>> Start

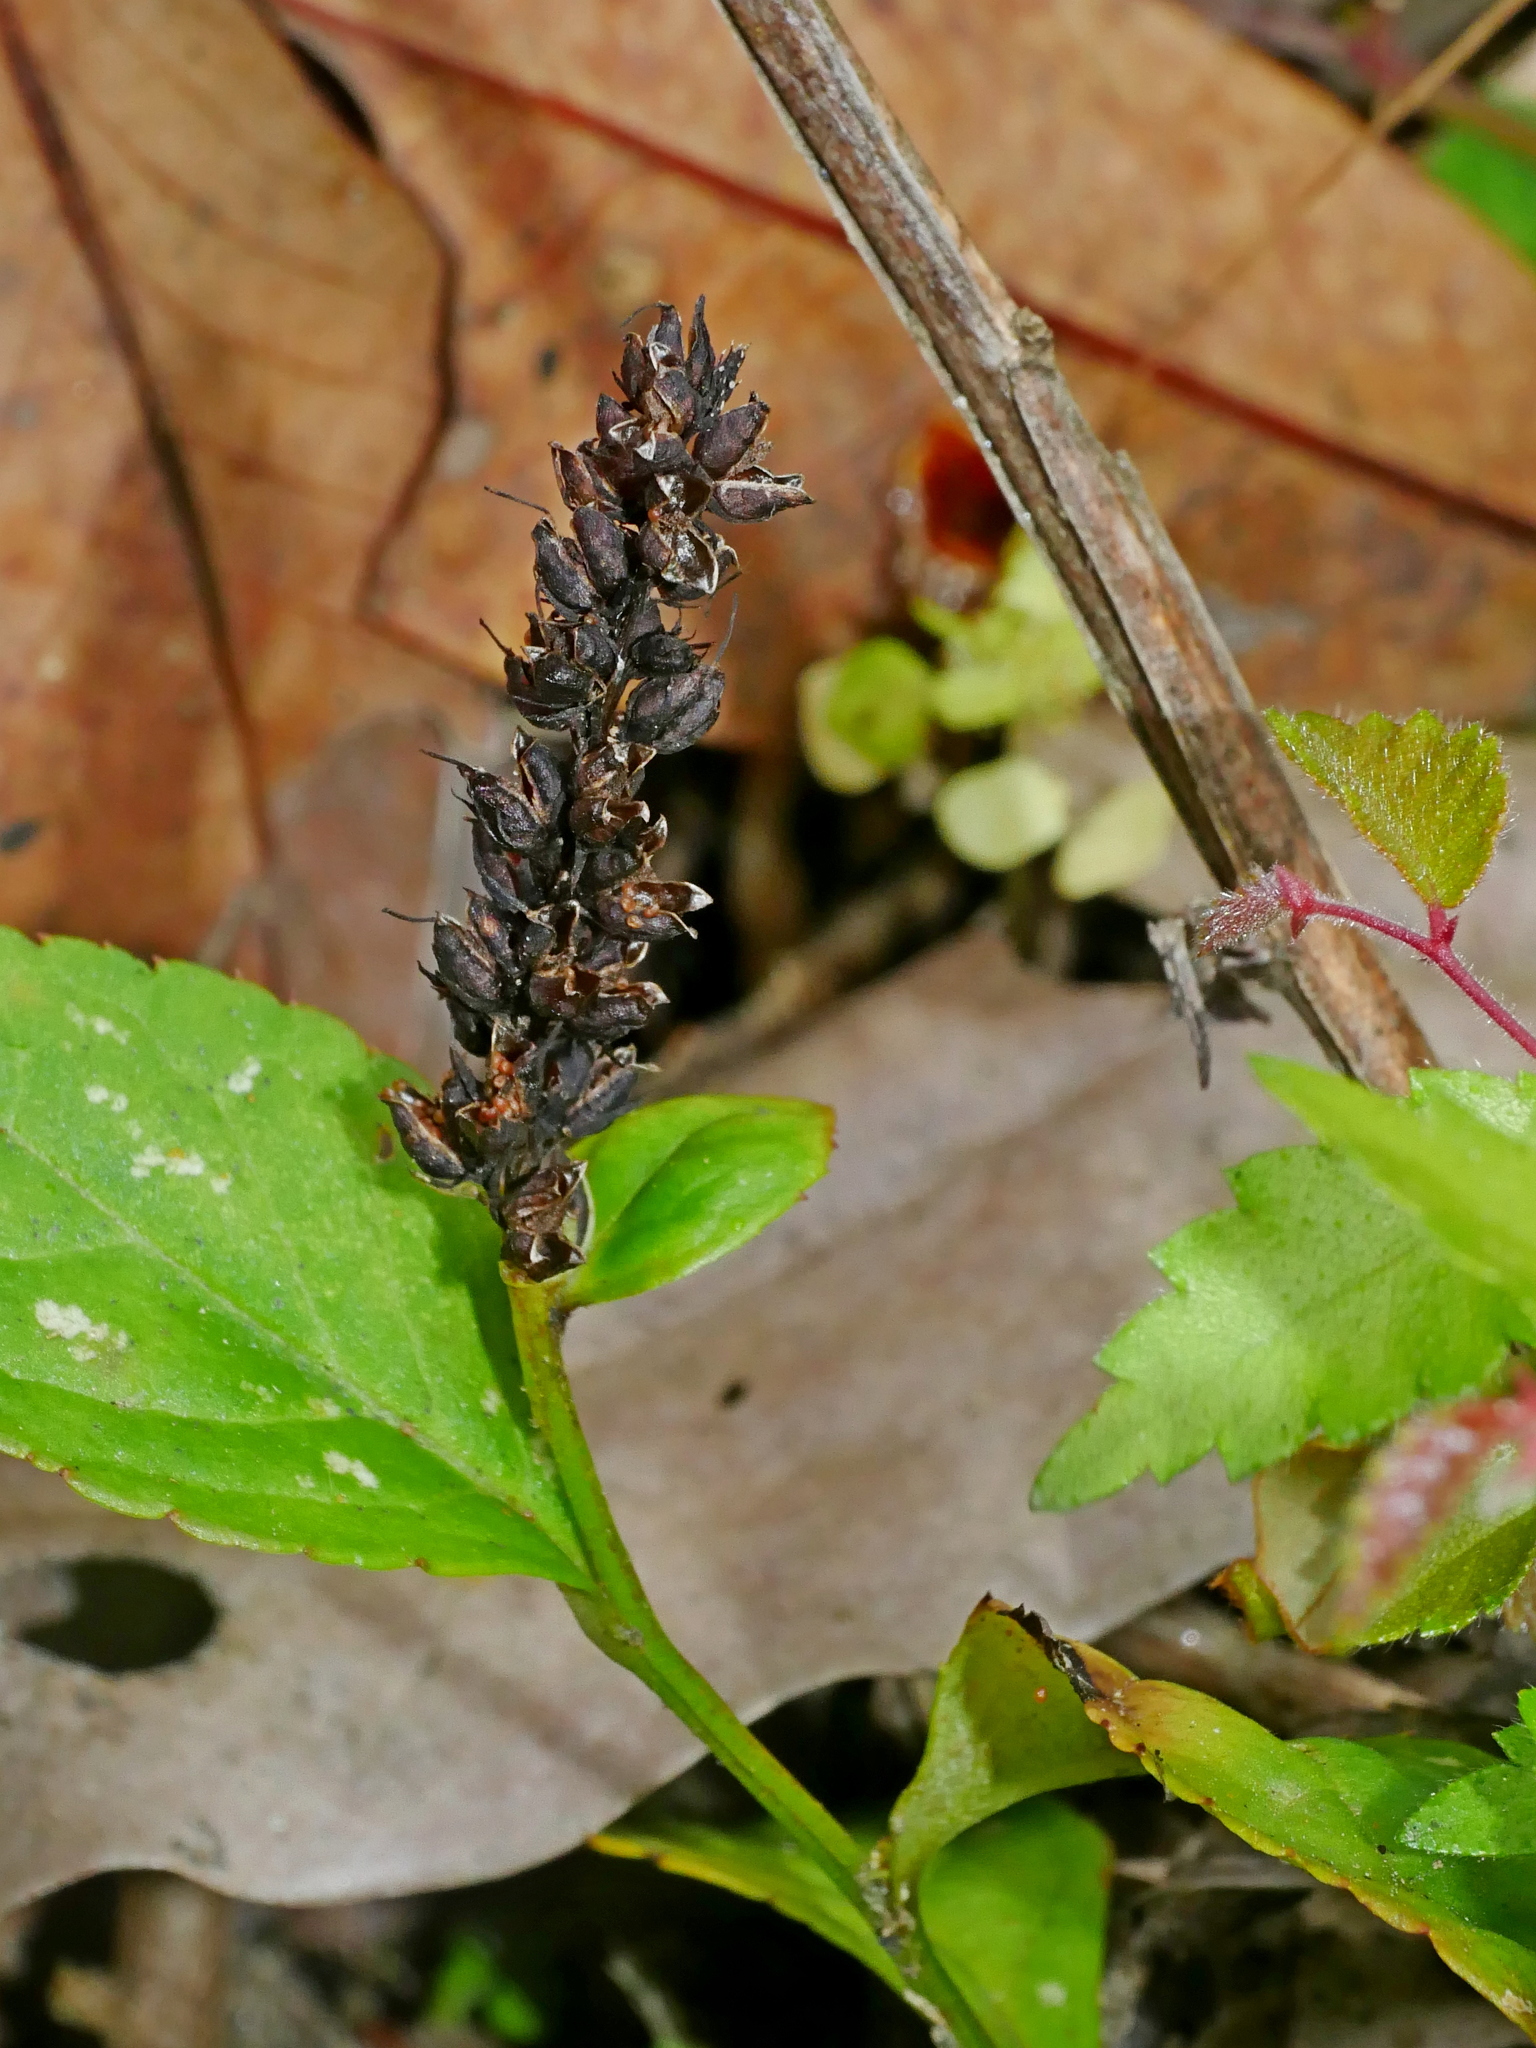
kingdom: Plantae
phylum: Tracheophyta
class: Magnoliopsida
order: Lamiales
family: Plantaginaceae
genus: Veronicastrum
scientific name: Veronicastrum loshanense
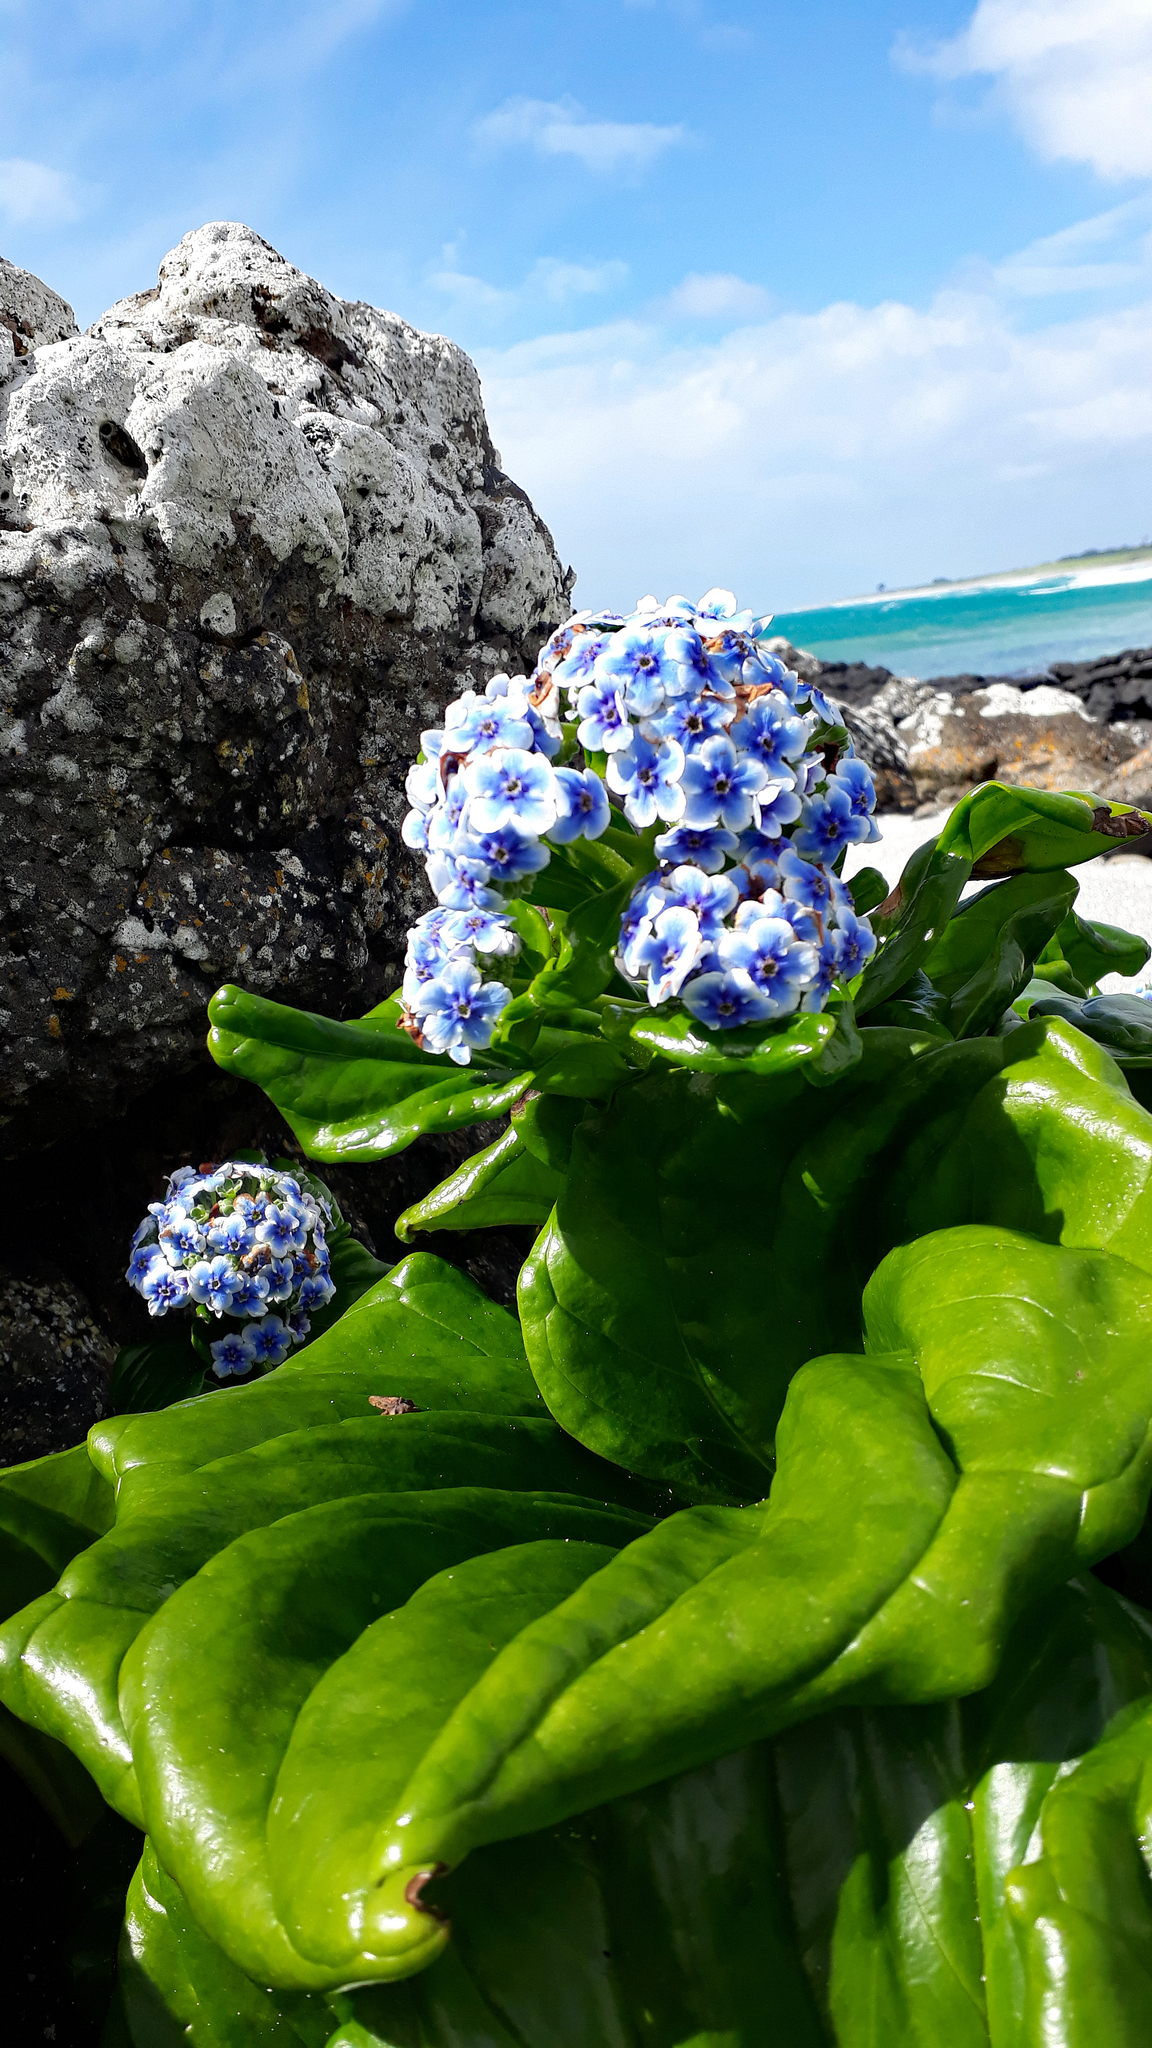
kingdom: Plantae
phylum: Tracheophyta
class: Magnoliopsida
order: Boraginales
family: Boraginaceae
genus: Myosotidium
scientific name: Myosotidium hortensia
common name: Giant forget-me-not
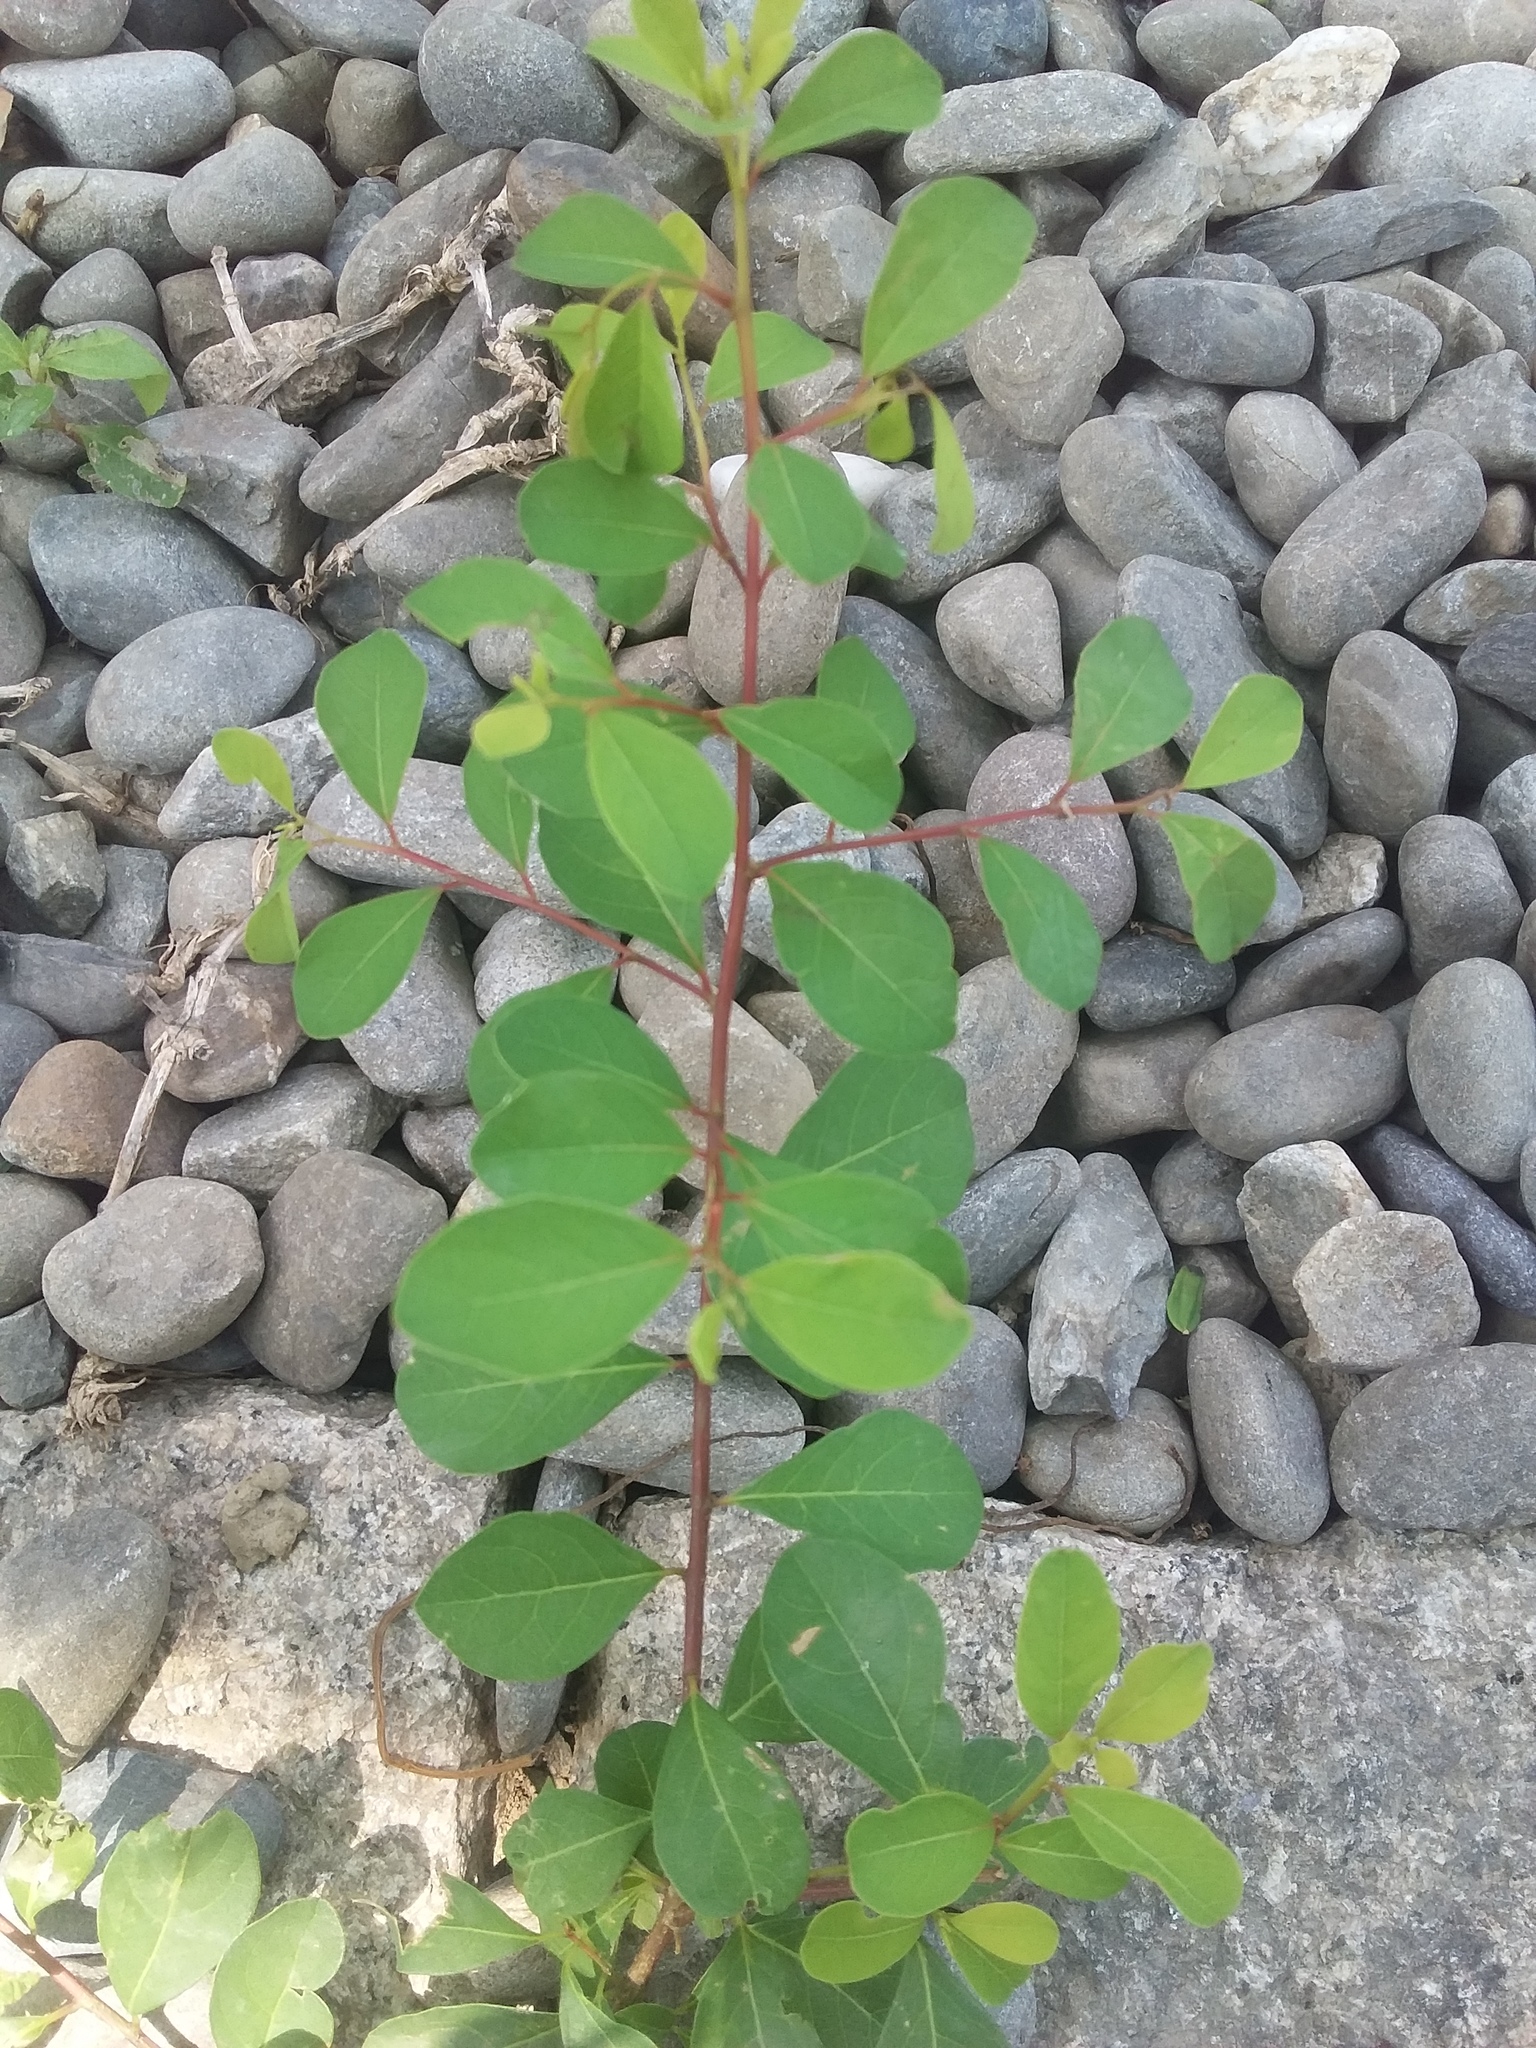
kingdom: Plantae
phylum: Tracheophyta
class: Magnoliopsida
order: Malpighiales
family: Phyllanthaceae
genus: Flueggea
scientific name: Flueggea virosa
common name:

>> End

Put every line from the one containing "genus: Myosotidium" through the last line of the records into a JSON list of strings, one string per line. Skip blank lines and leave the pictures out.

[
  "genus: Myosotidium",
  "scientific name: Myosotidium hortensia",
  "common name: Giant forget-me-not",
  "kingdom: Plantae",
  "phylum: Tracheophyta",
  "class: Magnoliopsida",
  "order: Malpighiales",
  "family: Phyllanthaceae",
  "genus: Flueggea",
  "scientific name: Flueggea virosa",
  "common name:"
]